OpenStack uses Instance HA to automate the process of evacuating instances from a Compute node when that node fails. The following procedure describes the sequence of events that are triggered when a Compute node fails.

  1. At the time of failure, the IPMI agent performs first-layer fencing and physically resets the node to ensure that it is powered off. Evacuating instances from online Compute nodes might result in data corruption or in multiple identical instances running on the overcloud. When the node is powered off, it is considered fenced.
  2. After the physical IPMI fencing, the fence-nova agent performs second-layer fencing and marks the fenced node with the “evacuate=yes” cluster per-node attribute. To do this, the agent runs the following command:

    $ attrd_updater -n evacuate -A name="evacuate" host="FAILEDHOST" value="yes"

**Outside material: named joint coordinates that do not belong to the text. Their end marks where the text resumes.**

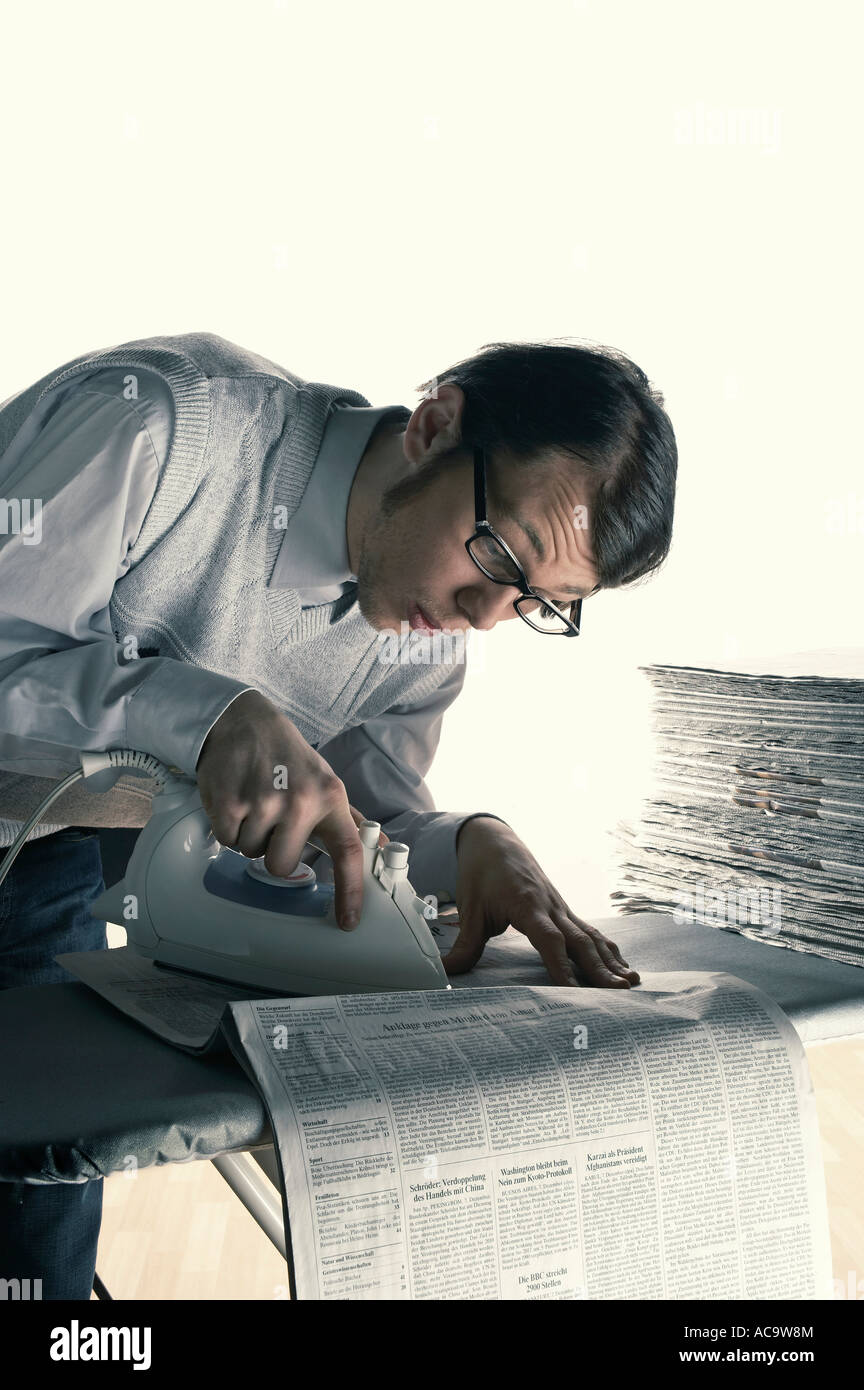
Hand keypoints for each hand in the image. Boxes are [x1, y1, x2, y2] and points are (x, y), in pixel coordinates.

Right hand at [196, 690, 372, 929]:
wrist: (244, 721)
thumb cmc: (288, 758)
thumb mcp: (325, 782)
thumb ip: (350, 819)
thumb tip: (384, 847)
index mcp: (331, 798)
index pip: (347, 852)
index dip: (350, 891)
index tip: (349, 922)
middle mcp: (301, 801)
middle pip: (283, 865)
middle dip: (272, 852)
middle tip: (271, 824)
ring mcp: (264, 801)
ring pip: (252, 853)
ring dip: (249, 835)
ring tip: (253, 802)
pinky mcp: (230, 802)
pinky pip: (227, 840)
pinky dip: (227, 826)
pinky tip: (235, 798)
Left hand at [444, 817, 639, 988]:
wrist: (494, 841)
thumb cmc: (482, 873)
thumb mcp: (469, 907)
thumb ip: (465, 944)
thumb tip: (447, 972)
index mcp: (527, 904)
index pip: (549, 940)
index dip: (561, 966)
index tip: (573, 992)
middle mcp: (551, 906)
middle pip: (580, 941)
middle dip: (600, 968)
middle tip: (619, 991)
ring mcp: (562, 907)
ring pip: (591, 936)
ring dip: (612, 960)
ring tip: (632, 982)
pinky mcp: (564, 910)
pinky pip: (591, 931)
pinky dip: (608, 950)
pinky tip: (624, 967)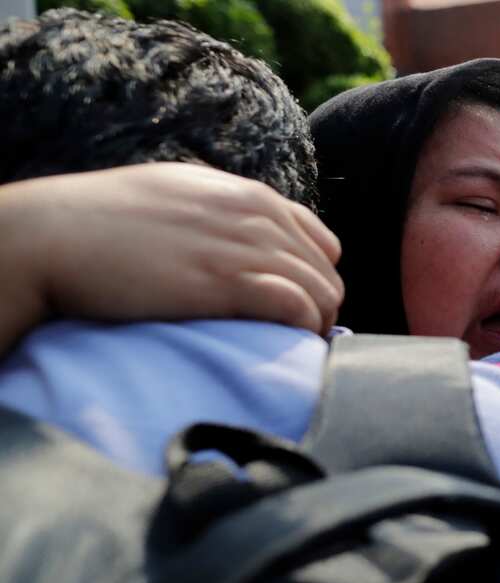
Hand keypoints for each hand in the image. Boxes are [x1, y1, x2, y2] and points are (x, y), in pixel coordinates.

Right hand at [2, 163, 342, 341]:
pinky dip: (303, 331)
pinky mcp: (226, 282)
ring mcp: (244, 247)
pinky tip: (286, 347)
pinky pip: (298, 308)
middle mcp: (255, 216)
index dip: (315, 280)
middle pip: (327, 272)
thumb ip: (220, 214)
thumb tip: (244, 245)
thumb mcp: (178, 197)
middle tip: (296, 341)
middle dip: (320, 309)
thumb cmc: (104, 221)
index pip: (321, 242)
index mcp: (249, 195)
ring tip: (293, 352)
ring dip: (316, 326)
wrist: (54, 235)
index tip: (297, 308)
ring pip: (322, 292)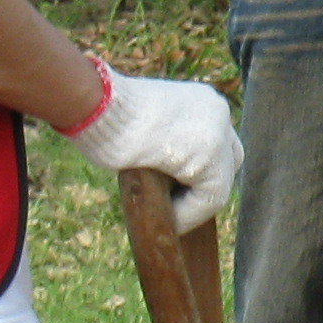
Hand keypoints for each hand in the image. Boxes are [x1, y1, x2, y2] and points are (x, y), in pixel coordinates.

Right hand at [58, 62, 239, 227]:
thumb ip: (163, 141)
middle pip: (227, 159)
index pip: (216, 142)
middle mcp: (217, 112)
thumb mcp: (141, 124)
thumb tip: (165, 173)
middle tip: (175, 205)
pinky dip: (191, 214)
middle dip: (204, 185)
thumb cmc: (101, 114)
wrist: (95, 104)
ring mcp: (218, 133)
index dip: (197, 172)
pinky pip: (211, 196)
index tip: (172, 193)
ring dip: (196, 205)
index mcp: (202, 100)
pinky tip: (169, 222)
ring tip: (168, 219)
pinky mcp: (209, 158)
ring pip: (220, 181)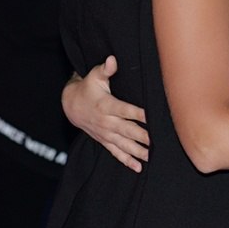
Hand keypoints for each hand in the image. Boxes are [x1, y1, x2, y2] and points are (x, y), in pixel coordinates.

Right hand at [62, 56, 148, 171]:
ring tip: (151, 156)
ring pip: (124, 145)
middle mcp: (106, 122)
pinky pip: (116, 153)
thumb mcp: (94, 76)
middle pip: (127, 130)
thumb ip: (105, 69)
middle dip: (142, 136)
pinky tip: (139, 167)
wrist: (71, 105)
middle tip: (157, 142)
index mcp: (106, 105)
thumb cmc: (88, 87)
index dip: (138, 114)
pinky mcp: (105, 141)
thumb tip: (112, 60)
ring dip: (138, 151)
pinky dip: (127, 161)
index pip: (125, 110)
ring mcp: (105, 134)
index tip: (151, 117)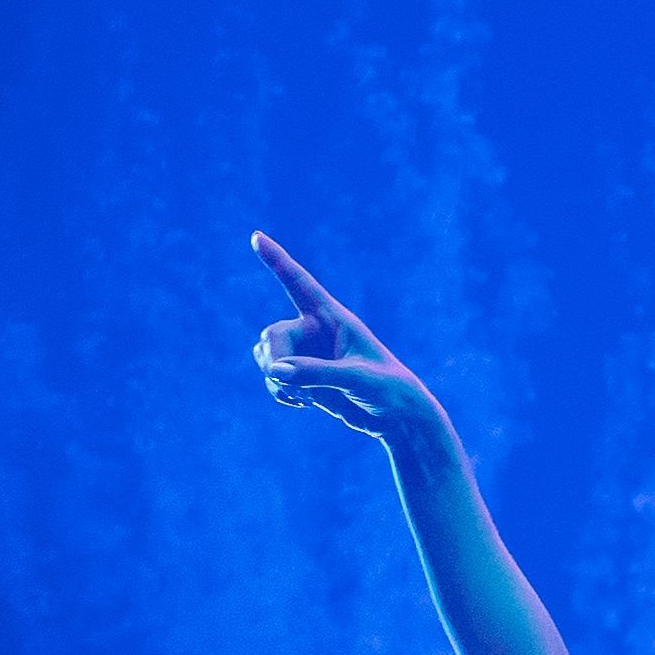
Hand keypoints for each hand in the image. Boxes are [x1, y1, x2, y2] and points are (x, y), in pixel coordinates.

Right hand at [247, 233, 452, 456]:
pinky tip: (301, 403)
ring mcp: (308, 354)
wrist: (397, 418)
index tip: (256, 236)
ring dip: (275, 377)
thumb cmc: (388, 390)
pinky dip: (279, 390)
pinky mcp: (304, 376)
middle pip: (272, 335)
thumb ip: (317, 373)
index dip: (277, 260)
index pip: (299, 283)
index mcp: (334, 317)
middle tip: (284, 381)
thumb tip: (276, 370)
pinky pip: (273, 376)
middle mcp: (316, 331)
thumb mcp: (356, 379)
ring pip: (267, 355)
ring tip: (303, 397)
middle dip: (273, 358)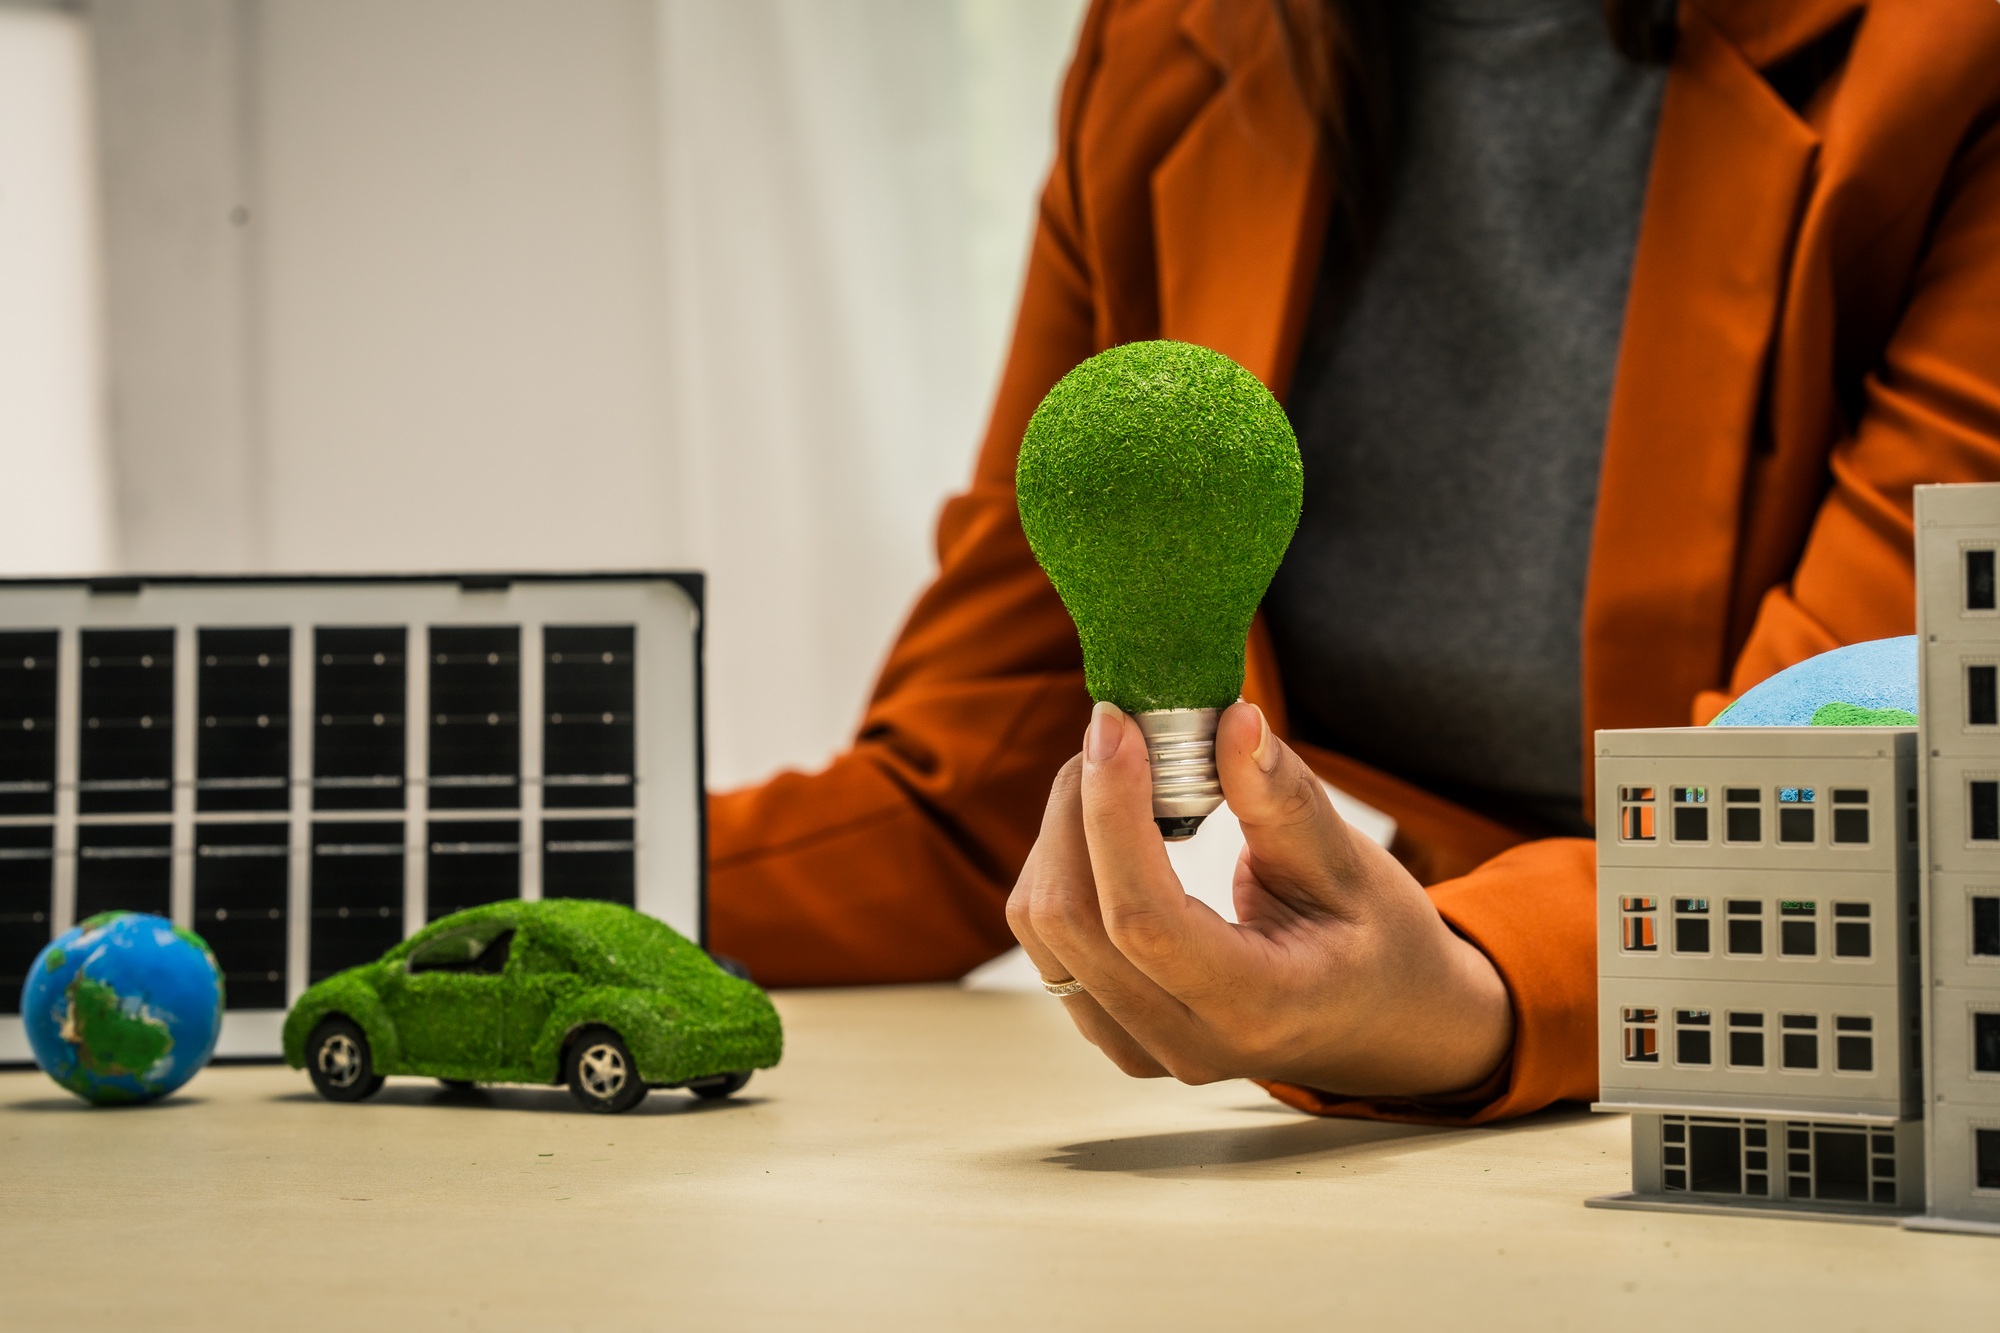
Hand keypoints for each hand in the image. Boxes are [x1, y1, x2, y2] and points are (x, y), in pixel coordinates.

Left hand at [1006, 700, 1513, 1097]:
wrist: (1382, 1024)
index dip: (1112, 814)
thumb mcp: (1351, 865)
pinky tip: (1109, 830)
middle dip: (1078, 807)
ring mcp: (1140, 1048)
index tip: (1115, 726)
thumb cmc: (1376, 941)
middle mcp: (1186, 1042)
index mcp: (1256, 1008)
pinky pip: (1048, 946)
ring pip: (1044, 932)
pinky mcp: (1112, 1033)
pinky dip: (1063, 869)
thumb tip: (1232, 720)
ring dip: (1063, 833)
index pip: (1143, 919)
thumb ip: (1283, 799)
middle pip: (1072, 920)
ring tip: (1119, 774)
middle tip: (1118, 732)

    Where FAILEDHOST is the hostname of the failed Compute node.

    Note

    By default, all instances are to be evacuated, but it is also possible to tag images or flavors for evacuation.

    To tag an image:

    $ openstack image set --tag evacuable ID-OF-THE-IMAGE

    To tag a flavor:

    $ nova flavor-key ID-OF-THE-FLAVOR set evacuable=true
  3. The nova-evacuate agent continually runs in the background, periodically checking the cluster for nodes with the “evacuate=yes” attribute. When nova-evacuate detects that the fenced node contains this attribute, the agent starts evacuating the node using the process described in Evacuate Instances.
  4. While the failed node is booting up from the IPMI reset, the nova-compute process on that node will start automatically. Because the node was fenced earlier, it will not be able to run any new instance until Pacemaker unfences it.
  5. When Pacemaker sees that the Compute node is online again, it tries to start the compute-unfence-trigger resource on the node, reverting the force-down API call and setting the node as enabled again.